— TASKS AND EXERCISES —
1. In the article on acupuncture for menopause, how many women took part in the pilot study Dr Caroline Ee already completed?
2. Continue the article on acupuncture for menopause, starting right after its last sentence.

━━ STUDY TEXT

A MELBOURNE DOCTOR, has started a trial of acupuncture for menopausal women after finding many of her patients did not want to take hormone replacement therapy.

Dr Caroline Ee, a general practitioner and acupuncturist from the Department of General Practice at the University of Melbourne, has already completed a pilot study of 23 women but needs more women for this study.

“I tried using acupuncture for a few women who were flushing and they felt a lot better,” Ee says.

Ee says there is controversy about universities teaching complementary medicine, but that it is important to look at these treatments because many people use them.

“Our study is one of the examples of the ways in which we are using very strict scientific principles to examine an old therapy,” she says.

“There have been smaller studies and they suggest acupuncture is effective in helping to manage hot flushes, but this will be a large study that will shed a lot more light on the area.”

Ee says that acupuncture is a safe treatment but now doctors needed to know what conditions can be treated with this technique.

She says a 2009 study in the journal Menopause showed that hot flushes persist for more than five years on average, which is much longer than previously thought.

━━━━
━━ DATA PROVIDED

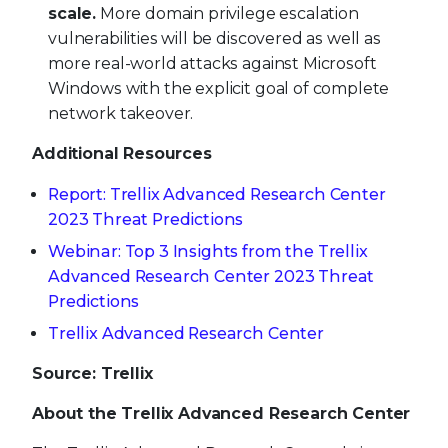
scale.
More domain privilege escalation
vulnerabilities will be discovered as well as
more real-world attacks against Microsoft
Windows with the explicit goal of complete
network takeover.
Additional Resources
Report: Trellix Advanced Research Center
2023 Threat Predictions
Webinar: Top 3 Insights from the Trellix
Advanced Research Center 2023 Threat
Predictions
Trellix Advanced Research Center
Source: Trellix
About the Trellix Advanced Research Center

━━━━

— EXPECTED RESPONSES —
1. 23 women.

2.
She also says that a 2004 Melbourne study published in the journal Climacteric showed hot flushes were experienced by about 75 per cent of women, with many finding the flushes distressing and socially embarrassing.

Ee says fewer women in Asia have hot flushes during menopause so the acupuncture treatment chosen for this study was based on a typical diagnosis for heat in the body that is used in Chinese medicine.



She says acupuncture is thought to work by stimulating nerves in the skin and muscles to trigger responses in the body that reduce pain or blood pressure or improve the digestive and immune systems.

Dr Ee needs another 180 volunteers for the study, which has already enrolled more than 100 women. New research on menopause now means a blood test can determine menopausal status and eligibility for the study.

“We are excited because this change in criteria allows many women to take part in the study who would not have been eligible previously ― including women who have had a hysterectomy.”

For the trial, Ee will interview volunteers and those who are suitable will receive ten free sessions of acupuncture over eight weeks. Half the women will receive real acupuncture treatment and the other half will receive placebo acupuncture treatment.

The study is funded by the National Health and Medical Research Council and includes researchers from the University of Melbourne, Jean Hailes for Women’s Health and Monash, RMIT and Southern Cross Universities.

The Director of Research at Jean Hailes for Women’s Health, Monash University, Professor Helena Teede, said in a press release that it was vital women were engaged in important research studies like these.

“If it’s not beneficial, we can let women know that it’s not worth spending their time and money on this particular intervention. But if acupuncture is seen to be effective in relieving hot flushes, we’ll then be able to tell women and their health practitioners how effective it is, what degree of benefit it offers and how long the benefits last for,” Teede said.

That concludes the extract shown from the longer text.